Emerging Images

Abstract:

Emergence refers to the unique human ability to aggregate information from seemingly meaningless pieces, and to perceive a whole that is meaningful. This special skill of humans can constitute an effective scheme to tell humans and machines apart. This paper presents a synthesis technique to generate images of 3D objects that are detectable by humans, but difficult for an automatic algorithm to recognize. The technique allows generating an infinite number of images with emerging figures. Our algorithm is designed so that locally the synthesized images divulge little useful information or cues to assist any segmentation or recognition procedure. Therefore, as we demonstrate, computer vision algorithms are incapable of effectively processing such images. However, when a human observer is presented with an emergence image, synthesized using an object she is familiar with, the figure emerges when observed as a whole. We can control the difficulty level of perceiving the emergence effect through a limited set of parameters. A procedure that synthesizes emergence images can be an effective tool for exploring and understanding the factors affecting computer vision techniques.

Results:

(Top) This image, when stared at for a while, can reveal four instances of a familiar figure. Two of the figures are easier to detect than the others. Locally there is little meaningful information, and we perceive the figures only when observing the whole figures.
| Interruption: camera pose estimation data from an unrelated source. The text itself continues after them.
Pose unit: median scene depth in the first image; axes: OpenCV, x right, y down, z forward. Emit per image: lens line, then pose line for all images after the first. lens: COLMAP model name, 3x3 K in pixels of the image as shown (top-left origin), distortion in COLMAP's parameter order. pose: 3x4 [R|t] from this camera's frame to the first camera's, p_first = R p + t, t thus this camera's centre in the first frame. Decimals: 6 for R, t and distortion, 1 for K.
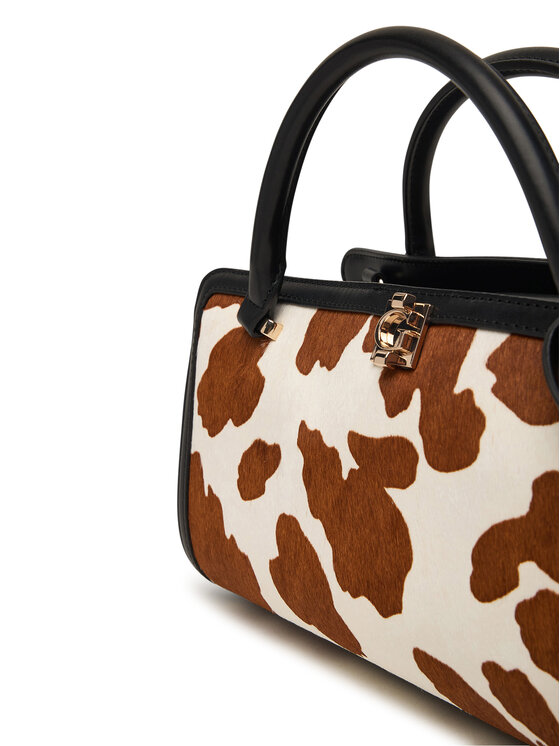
lens RADIAL K [[1323.4, 0, 280.0], [0, 1323.4, 373.0], [0, 0, 1]] dist [-0.013293, -0.172275]
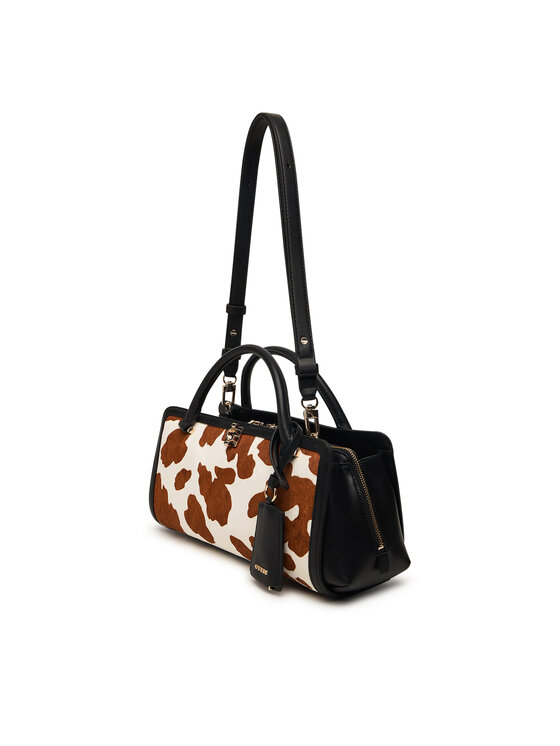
lens RADIAL K [[1323.4, 0, 280.0], [0, 1323.4, 373.0], [0, 0, 1]] dist [-0.013293, -0.172275]
pose [[0.993233, 0.078947, 0.085185, -0.074416], [-0.073176, 0.994938, -0.068875, 0.028599], [-0.090192, 0.062175, 0.993982, -2.013936]]
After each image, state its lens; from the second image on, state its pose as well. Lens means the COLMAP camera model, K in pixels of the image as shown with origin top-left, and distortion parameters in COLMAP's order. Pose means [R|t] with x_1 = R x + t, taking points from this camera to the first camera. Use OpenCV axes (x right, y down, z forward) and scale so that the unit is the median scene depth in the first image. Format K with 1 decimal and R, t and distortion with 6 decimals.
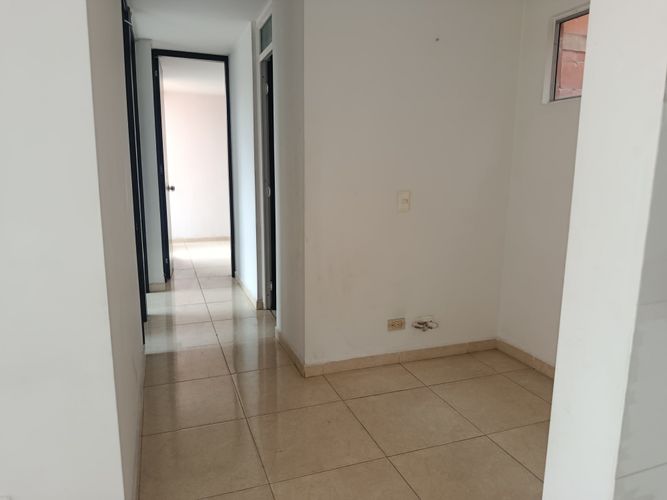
lens RADIAL K [[462.3, 0, 333.5], [0, 462.3, 250.0], [0, 0, 1]] dist [0.068972, -0.100017]
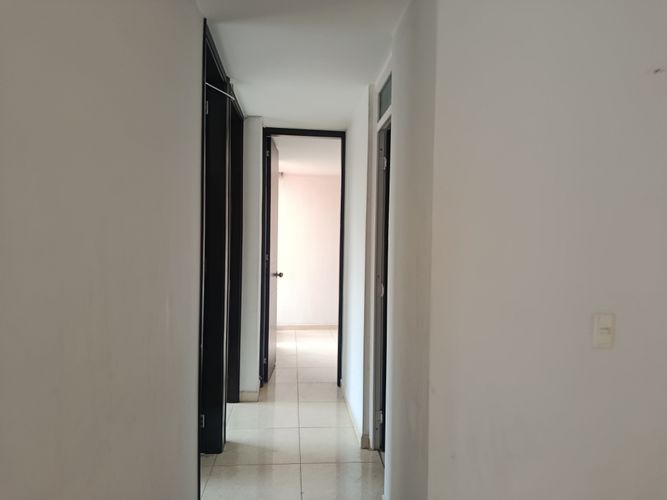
lens RADIAL K [[458.8, 0, 344.6], [0, 458.8, 249.5], [0, 0, 1]] dist [0.071931, 0.000550]
pose [[0.971234, 0.010897, -0.237880, -0.018173], [-0.049152, 0.986614, -0.155487, -0.067892], [0.233001, 0.162706, 0.958769, 0.231317]]
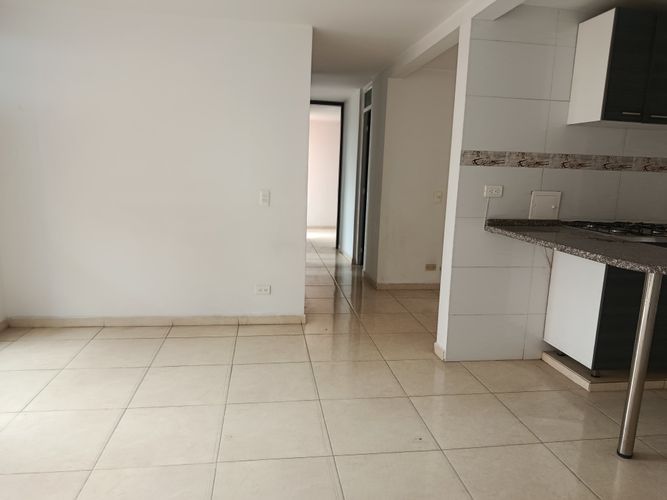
lens RADIAL K [[462.3, 0, 333.5], [0, 462.3, 250.0], [0, 0, 1]] dist [0.068972, -0.100017]
pose [[0.977660, 0.060804, -0.201206, 0.090728], [-0.063450, 0.997962, -0.006717, 0.093992], [0.200388, 0.019334, 0.979526, -0.577121]]
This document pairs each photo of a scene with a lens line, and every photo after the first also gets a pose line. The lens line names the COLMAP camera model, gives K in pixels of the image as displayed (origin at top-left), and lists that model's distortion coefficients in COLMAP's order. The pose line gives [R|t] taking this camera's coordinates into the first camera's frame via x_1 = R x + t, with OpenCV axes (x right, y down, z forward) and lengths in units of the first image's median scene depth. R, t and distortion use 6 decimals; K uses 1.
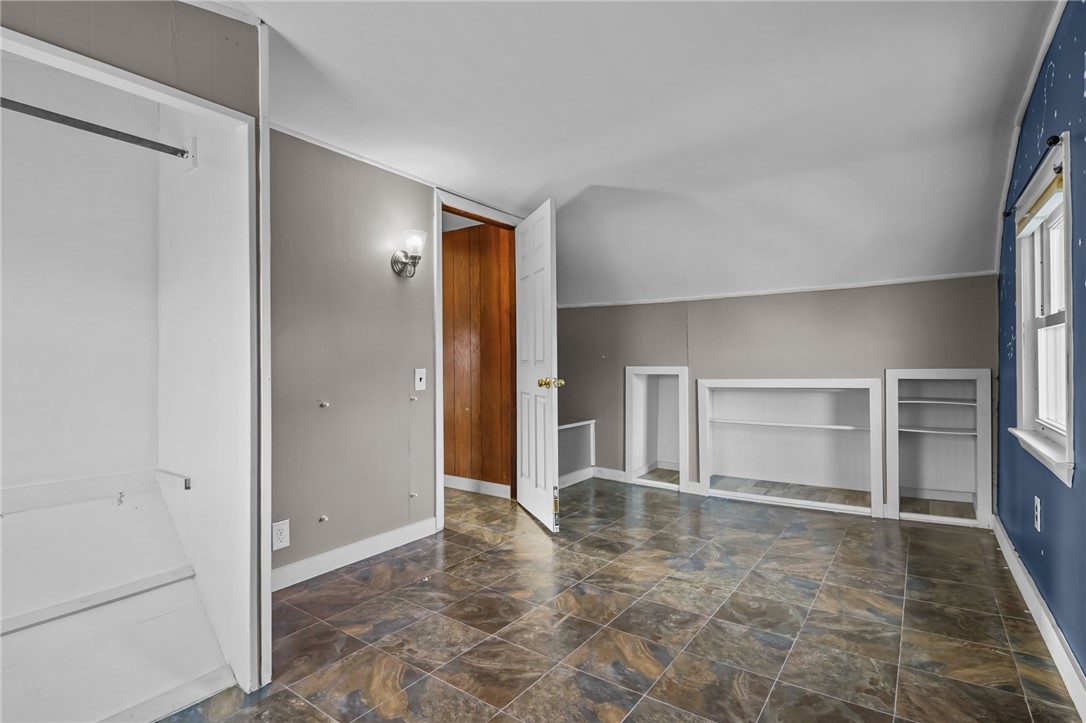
lens RADIAL K [[534.4, 0, 543.8], [0, 534.4, 361.7], [0, 0, 1]] dist [0.003541, -0.002442]
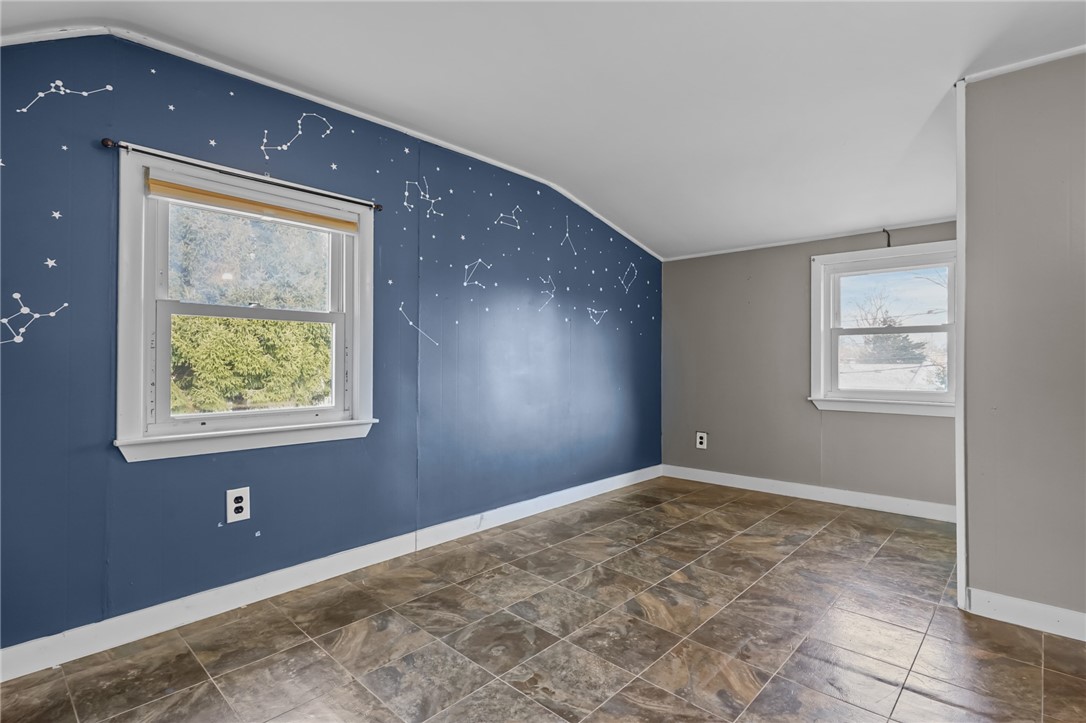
lens RADIAL K [[534.4, 0, 542.7], [0, 534.4, 358.2], [0, 0, 1]] dist [0.003541, -0.002442]
pose [[-0.992052, 0.003154, 0.125786, 0.249094], [0.002505, 0.999983, -0.005320, 0.018810], [-0.125800, -0.004962, -0.992043, 2.016348]]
(Left) A classic example of an emergence image. Although at first sight the left image looks meaningless, suddenly we perceive the central object as the Dalmatian dog pops out.

(Right) Emergence images, when observed through small windows, look meaningless. Although we perceive the subject in the whole image, the smaller sized segments, in isolation, look like random patches. In contrast, the elephant can be recognized through similar windows of the normal shaded scene.

(Left) We often fail to perceive an emergence image when the subject is in an uncommon pose. Among the users who were shown the above images, the average success rate was only 54% and 4%, respectively. When the inverted versions of these images were shown, the success rates went up to 96% and 91%, respectively.

Mouse over the image to flip it.

(Below) Typical emergence images generated by our synthesis algorithm. We generate a range of examples on various subjects synthesized at different difficulty levels. Each example contains exactly one subject. (Please refer to supplementary material for other examples.)

(Beow) In many computer vision recognition or segmentation algorithms, the first stages comprise of multi-scale edge detection or other means of bottom-up region processing. At multiple-scales, we detect edges using standard Canny edge detector, and retain the ones that persists scales. Such curves are then linked together based on spatial proximity and curvature continuity. We observe that while on the original renderings the method successfully extracts the feature curves (right image in each box), on the emerging images the results can mostly be seen as noise. This indicates the difficulty that bottom-up algorithms face when detecting objects in the emergence images.

(Left) Emerging frog at various difficulty levels, increasing from left to right. We control the difficultly by controlling the sampling density, breaking the silhouette continuity, perturbing silhouette patches, and adding clutter using cut-perturb-paste.

(Right) Difficulty level as perceived by users and as predicted by our synthesis parameters. (Right) Perceived difficulty level in each category changes gradually. For example, 98% of the easy images were recognized by at least 80% of the observers.